* start Page text *

This is why many enterprise storage controllers have their own proprietary algorithms to “clean up” the mess Windows gives it by either buffering or coalescing files on a dedicated SSD or NVRAM tier or physically move pieces of the same file to line up sequentially, which does nothing for the first penalized write nor several penalized reads after as the algorithm first needs to identify a continued pattern before moving blocks. As much as storage controller optimization helps, it’s a far cry from an actual solution because it doesn’t solve the source of the larger root cause problem - even with backend storage controller optimizations, Windows will still make the underlying server to storage architecture execute many more I/O operations than are required to write and subsequently read a file, and every extra I/O required takes a measure of time in the same way that four partially loaded dump trucks will take longer to deliver the full load versus one fully loaded dump truck. It bears repeating - no storage device can dictate to Windows how to best write and read files for the healthiest I/O profile that delivers optimum performance because only Windows controls how files are written to the logical disk. And that singular action is what determines the I/O density (or lack of) from server to storage.

The reason this is occurring is because there are no APIs that exist between the Windows OS and underlying storage system whereby free space at the logical layer can be intelligently synced and consolidated with the physical layer without change block movement that would otherwise wear out SSDs and trigger copy-on-write activity that would blow up storage services like replication, thin provisioning, and more.

This means Windows has no choice but to choose the next available allocation at the logical disk layer within the file systems itself instead of choosing the BEST allocation to write and subsequently read a file.

The problem is that the next available allocation is only ever the right size on day 1 on a freshly formatted NTFS volume. But as time goes on and files are written and erased and re-written and extended and many temporary files are quickly created and erased, that means the next available space is never the right size. So, when Windows is trying to write a 1MB file but the next available allocation at the logical disk layer is 4K, it will fill that 4K, split the file, generate another I/O operation, look for the next available allocation, fill, split, and rinse and repeat until the file is fully written, and your I/O profile is cluttered with split I/Os. The result is an I/O degradation of excessively small writes and reads that penalizes performance with a “death by a thousand cuts” scenario.

* end Page text *
* start Material provided *

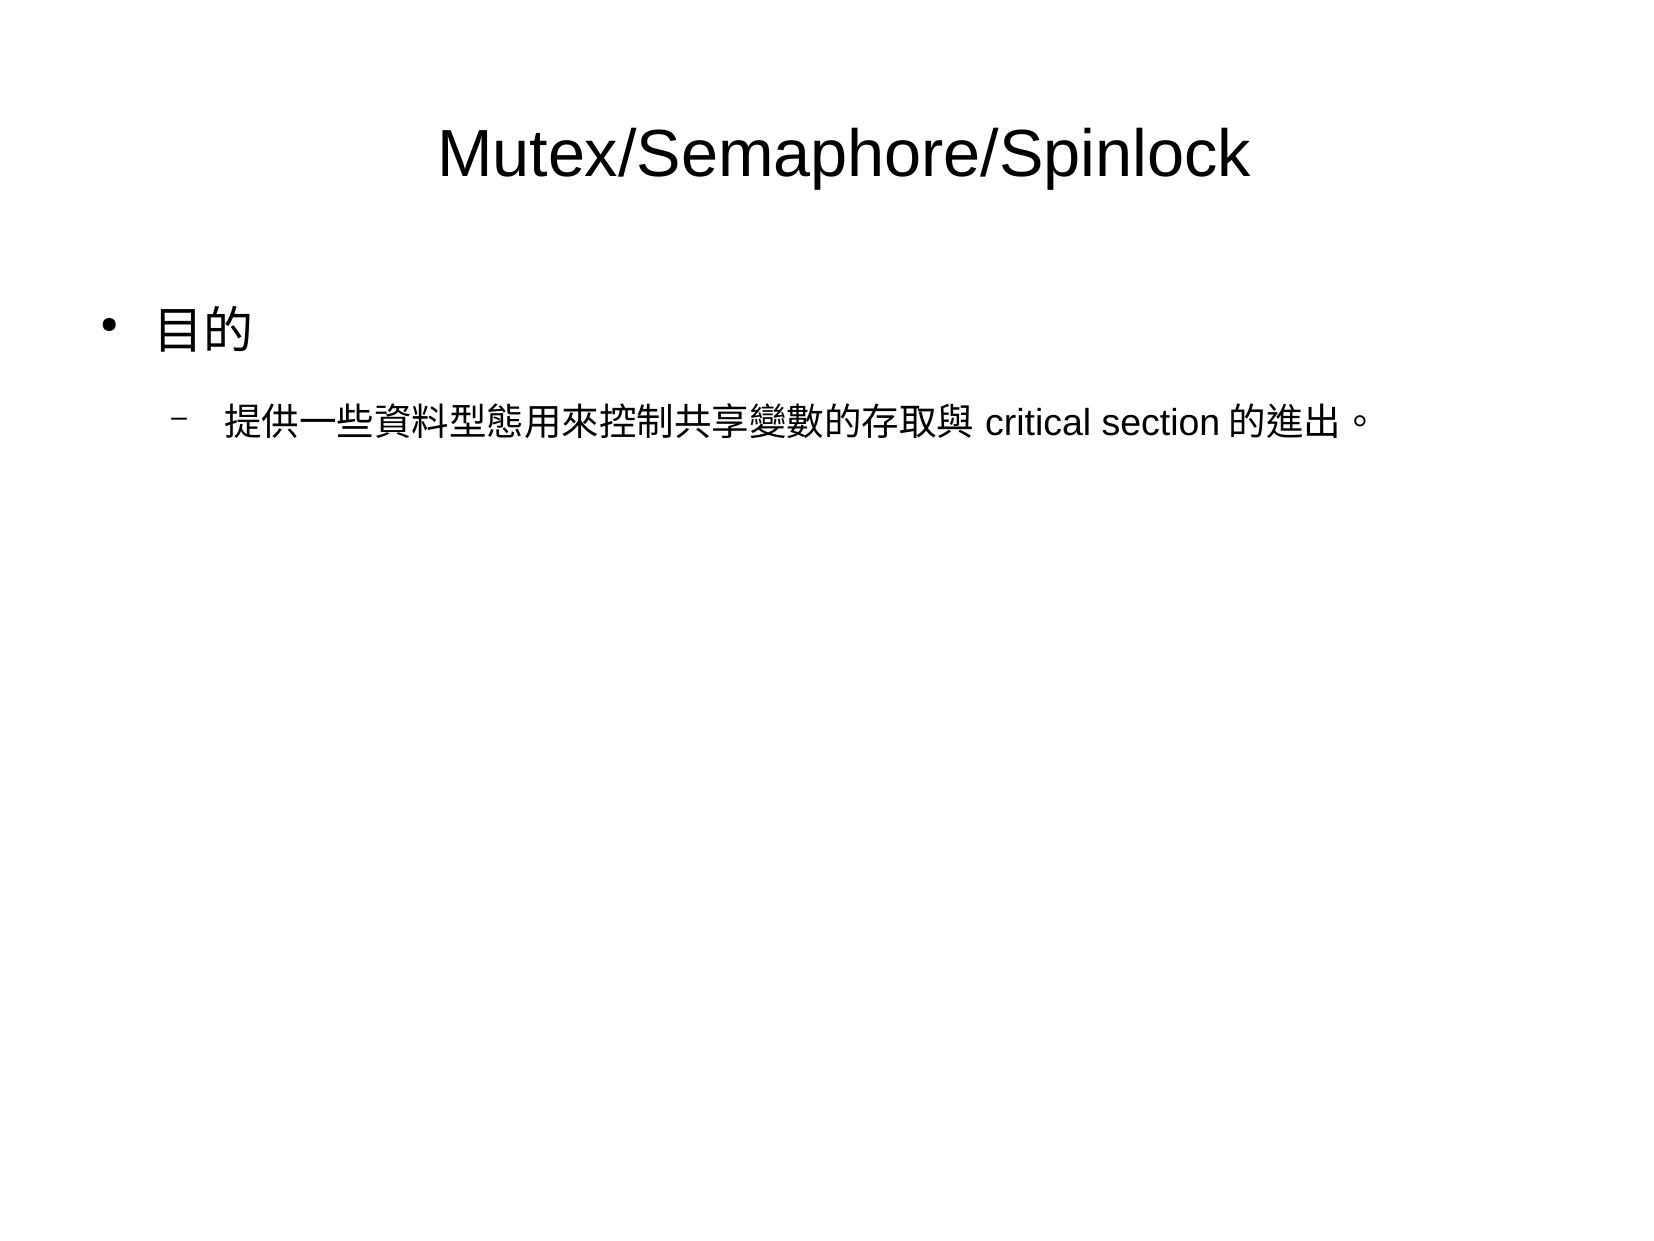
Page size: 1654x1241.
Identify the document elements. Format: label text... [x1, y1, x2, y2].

* end Material provided *

▶ Brief
According to the page text, when is the next available allocation the right size? You won't need the material for this.

▶ Full solution
Only on day 1 on a freshly formatted NTFS volume.